Dresser une rétrospective de ce qui s’est passé depuis le début du printemps et de l’été 2011 est édifiant. Les ambassadeurs américains et français se précipitèrent à Homs pour parader au milieu de dizaines de milliers de manifestants pacifiques appelant au renversement du gouvernement Assad. Les diplomates européens incitaient l’opposition politique à ne pas négocier avec Assad — erreur fatale, puisque leur conseil était fondé sur la fausse hypothèse que celui-ci était sur le point d’être renversé — et les journalistes s’agglutinaient derrière les rebelles à l’est d’Alep pour leur inévitable marche de libération sur Damas.

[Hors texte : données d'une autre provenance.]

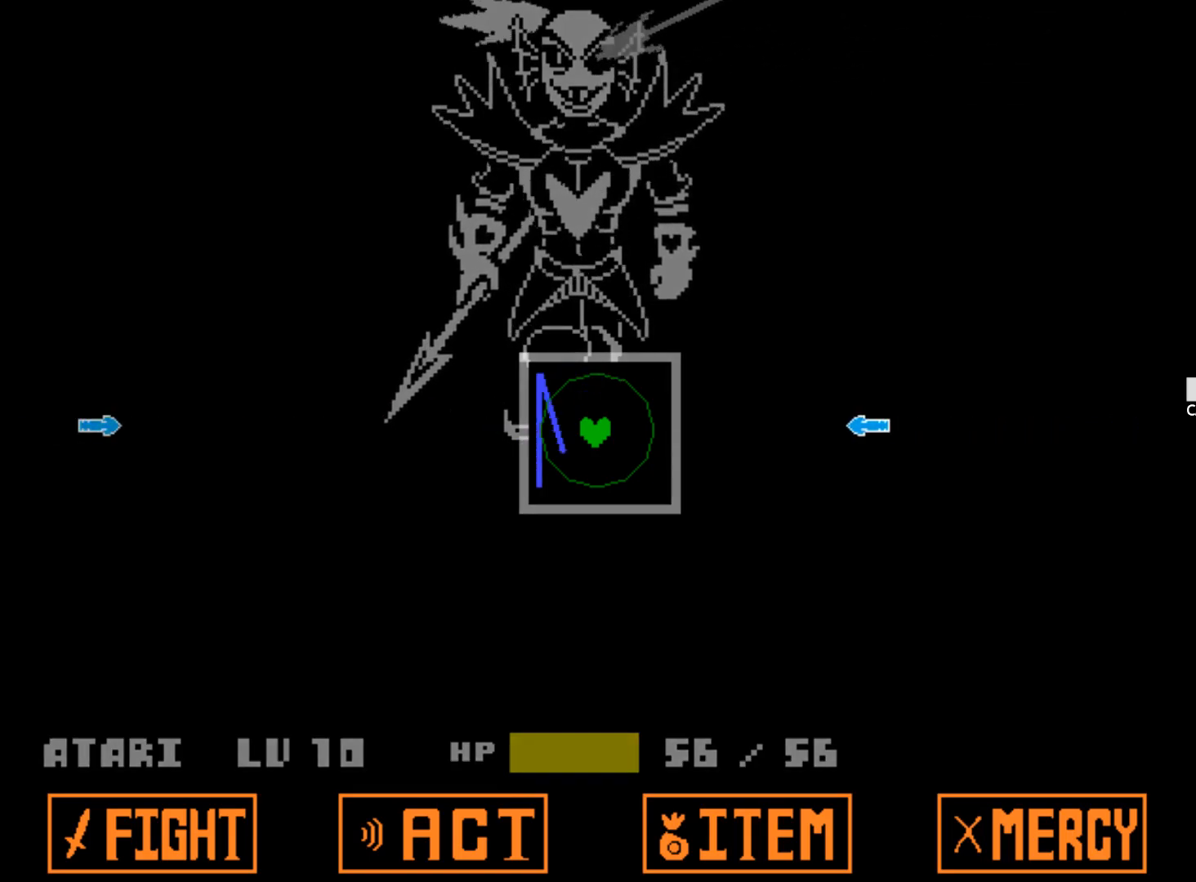
{"keys": ["left"], "events": [[33, "left", "up"], [117, "right", "down"], [317, "right", "up"], [450, "left", "down"]]}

Le plantage des autorités occidentales

Le régime Assad, clamaient depuis Washington les think-tanks et les « experts » à la gomme, avait atteint — un cliché que nous devrions tous méditer — le « point de non-retour ». La Clinton annonça qu’Assad << devait partir >>. Le ministre français des Affaires étrangères Laurent Fabius déclara qu’Assad << ne méritait pas de vivre sur cette planète >> — sans préciser la galaxie sur laquelle le président syrien aurait pu faire retraite. Et j’accédais à une requête de ma rédaction qui me demandait d’écrire une nécrologie d’Assad — pour être prête au cas où, vous comprenez. Celle-ci doit encore traîner dans les archives du journal.

En regardant en arrière, il n’est pas difficile de voir où nous nous sommes plantés. Nous étions sous le coup des révolutions arabes — en Tunisie, puis en Égypte et en Libye — et les journalistes se pressaient pour ne pas rater la « libération » des capitales arabes. Nous avons juste oublié de considérer que les dictateurs alors menacés étaient tous des musulmans sunnites et qu’il n’y avait aucune super-puissance régionale pour les soutenir — les Saoudiens ne pouvaient plus rien pour sauver Hosni Moubarak en Égypte. Mais l’Iran chiite, lui, n’allait certainement pas laisser tomber son seul allié arabe dans la région, la Syrie alaouite chiite.

Dans un premier temps, le parti Baas syrien et les agents de sécurité du régime se comportèrent avec leur brutalité habituelle. Les adolescents qui écrivaient des graffitis anti-Assad sur les murs de Deraa étaient torturés. Les chefs tribaux locaux en rajoutèrent — et un sous-ministre dût même présenter des excuses pour les « erreurs » du gouvernement. Mais la torture était un instrument si coutumier du pouvoir de l’État que l’appareil de renseignement ne connaissait aucun autre moyen pour faire face à ce défi sans précédent contre l’autorité du régime.

L’armée gouvernementale reçut l’ordre de tirer sur les manifestants. D’où la brève mais finalement désespérée émergence d’une « Armée syrienne libre », composée en grande partie de déserteurs qui rentrent maintenant dans le rang ou chez eux avec l’autorisation tacite du régime. Mais dès le départ, des signes indiquaient que des groupes armés étaient impliqués dans cette nouvelle manifestation du printemps arabe.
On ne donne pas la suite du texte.